**Extract to read:**
# Jay's fur sale results, 12/21/13



## trappergirl95 (Aug 27, 2013)

The moment you've all been waiting for... 










Thanks for everyone who volunteered and for another successful sale!

Emily Caretti


----------



## FREEPOP (Apr 11, 2002)

Thank you Emily.

Prices look pretty good in light of all the concern. Hope they hold!


----------



## legard29 (Nov 7, 2005)

So much for the crash, looks
pretty good

Sent from my XT1080 using Ohub Campfire mobile app


----------



## furandhides (Jul 3, 2008)

legard29 said:


> So much for the crash, looks
> pretty good
> 
> Sent from my XT1080 using Ohub Campfire mobile app


 Read the market updates put out by FHA on 12/23, and the report put out today by NAFA. They appear as an alarm for a market correction?


----------



## magnumhntr (Aug 18, 2003)

No offense Roger, but I keep seeing all these buyers yapping about market correction, yet the Clare sale last weekend had averages nearly in line with the same sale in 2012. I will believe a 'correction' or 'crash' when the chinese buyers show up and don't buy... my understanding is that they aren't buying right now for fear of prosecution/persecution by their government ~ so the market is in limbo because of lack of buyers... not necessarily lack of demand for fur...

My opinion is that local buyers/Groenwold are using it as an excuse to expand their margins when reality is that once the Chinese get things figured out prices will return to or exceed the spring sales...

-Chris


----------



## Dave Lyons (Jun 28, 2002)

I would like to know which buyers were buying and which ones stood idle. If Roger was idle could speak were the market is at, I dont have to agree with Roger but he is a buyer to watch. When your fur is all sold thats the true market on your fur.

Sent from my DROID RAZR HD using Ohub Campfire mobile app


----------



## furandhides (Jul 3, 2008)

Chris, just pointing out the two bulletins put out by the auction houses. Did you read them both? Tell me your interpretation. And Dave, I didn't buy at Clare. I actually had set 30,000 set aside for purchases at the sale, came home with a full purse. Roger


----------



## furandhides (Jul 3, 2008)

Go to Groenewold Fur & Wool, scroll down to their fur market report. Numerous post in the past 24 hours. Interesting. Merry Christmas??


----------



## magnumhntr (Aug 18, 2003)

furandhides said:


> Chris, just pointing out the two bulletins put out by the auction houses. Did you read them both? Tell me your interpretation. And Dave, I didn't buy at Clare. I actually had set 30,000 set aside for purchases at the sale, came home with a full purse. Roger


My interpretation is that no one has a clue right now, and are basing all of their reports on speculation ~ not a single wild item has hit the auction block yet ~ so no one knows what anything is worth currently. With that being said I don't blame anyone for not buying fur for a premium right now as it is possible they could loss their tail over it. But for large buyers such as Groeny who have cold storage to help weather this, I think he is using this to increase his margin more than what he normally has them set at. If the Chinese aren't buying for fear of repercussion by their government it doesn't mean there isn't demand for our fur. I think that once they get things sorted out the Chinese will run the prices back up to current levels ~ of which I also think the big players know this...

**Exercise instructions:**
[A] Duplicate the part of the fur sale thread starting at "My interpretation is" and ending at "players know this...".
[B] In the fur sale thread, which company's website does furandhides point readers to for its fur market report?
These records have no connection to the fur sale thread.

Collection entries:
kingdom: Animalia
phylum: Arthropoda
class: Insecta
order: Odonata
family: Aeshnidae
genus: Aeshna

--

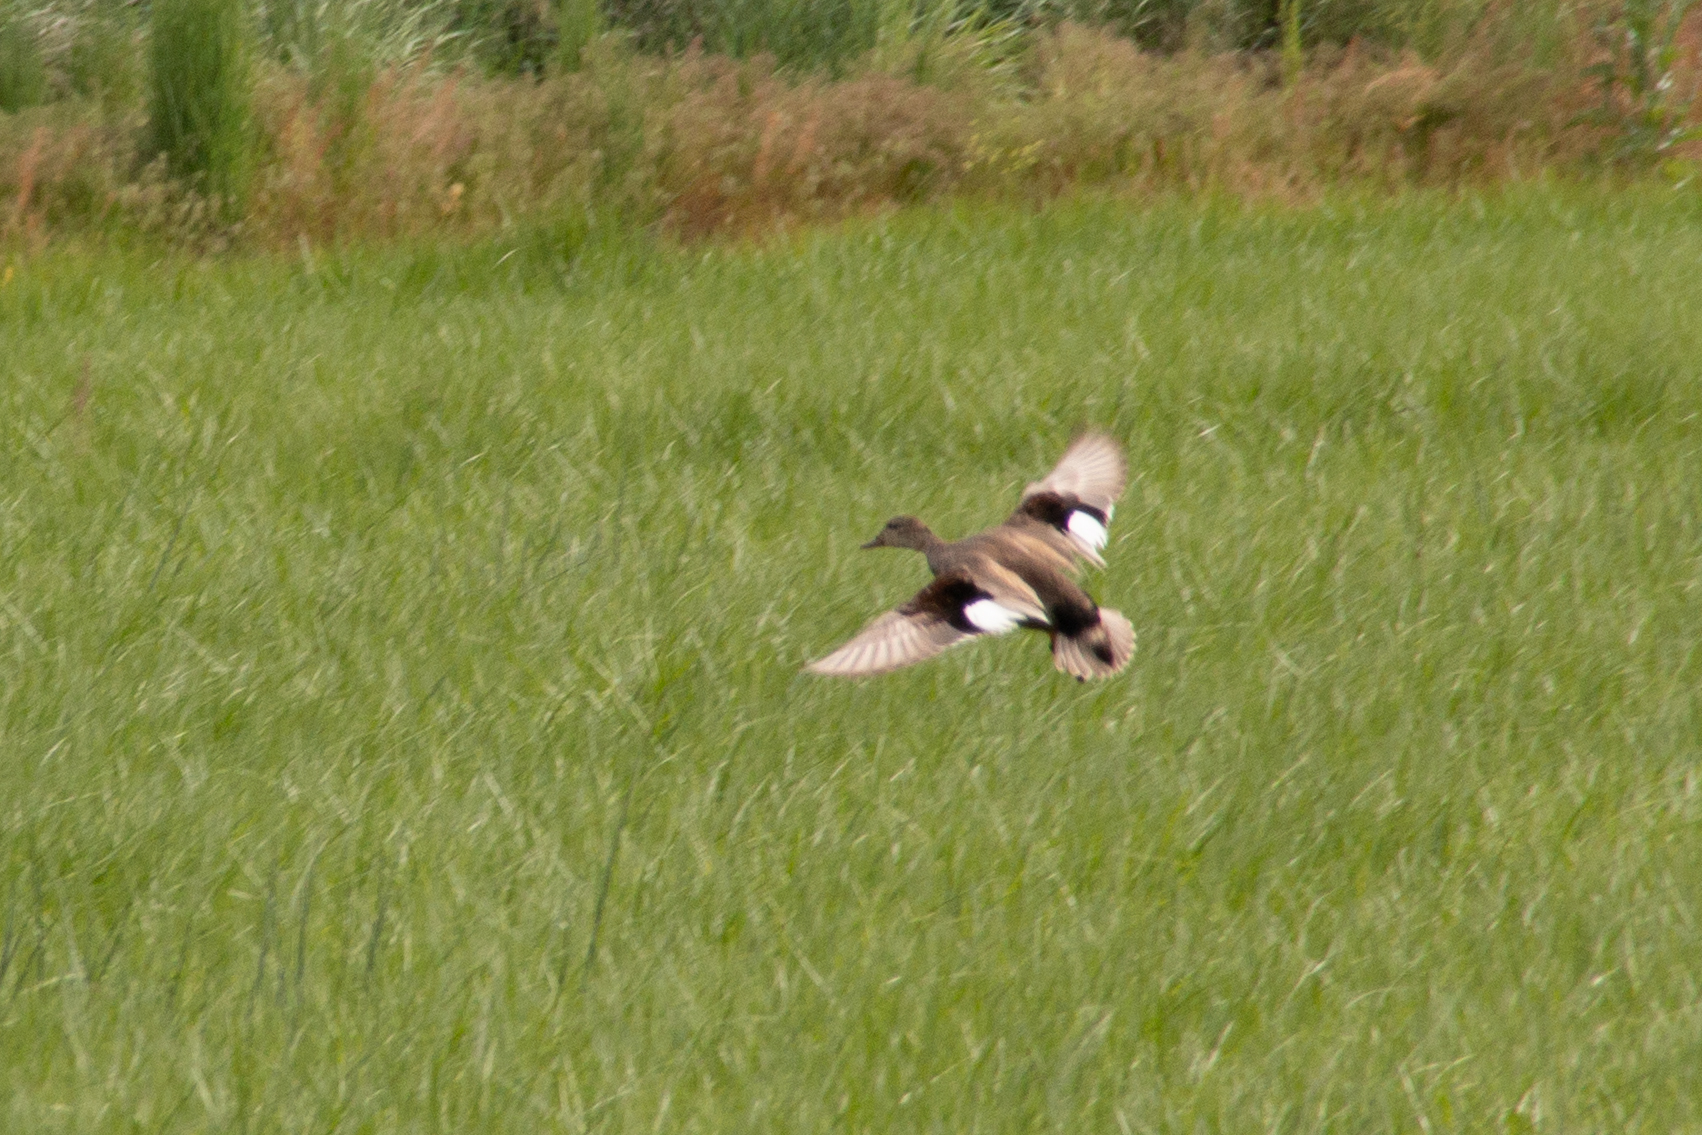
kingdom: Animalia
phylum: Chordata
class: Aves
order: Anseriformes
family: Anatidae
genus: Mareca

**Results:**
[A]
My interpretation is that no one has a clue right now, and are basing all of their reports on speculation ~ not a single wild item has hit the auction block yet ~ so no one knows what anything is worth currently. With that being said I don't blame anyone for not buying fur for a premium right now as it is possible they could loss their tail over it. But for large buyers such as Groeny who have cold storage to help weather this, I think he is using this to increase his margin more than what he normally has them set at. If the Chinese aren't buying for fear of repercussion by their government it doesn't mean there isn't demand for our fur. I think that once they get things sorted out the Chinese will run the prices back up to current levels ~ of which I also think the big players know this...

[B] Groenewold Fur & Wool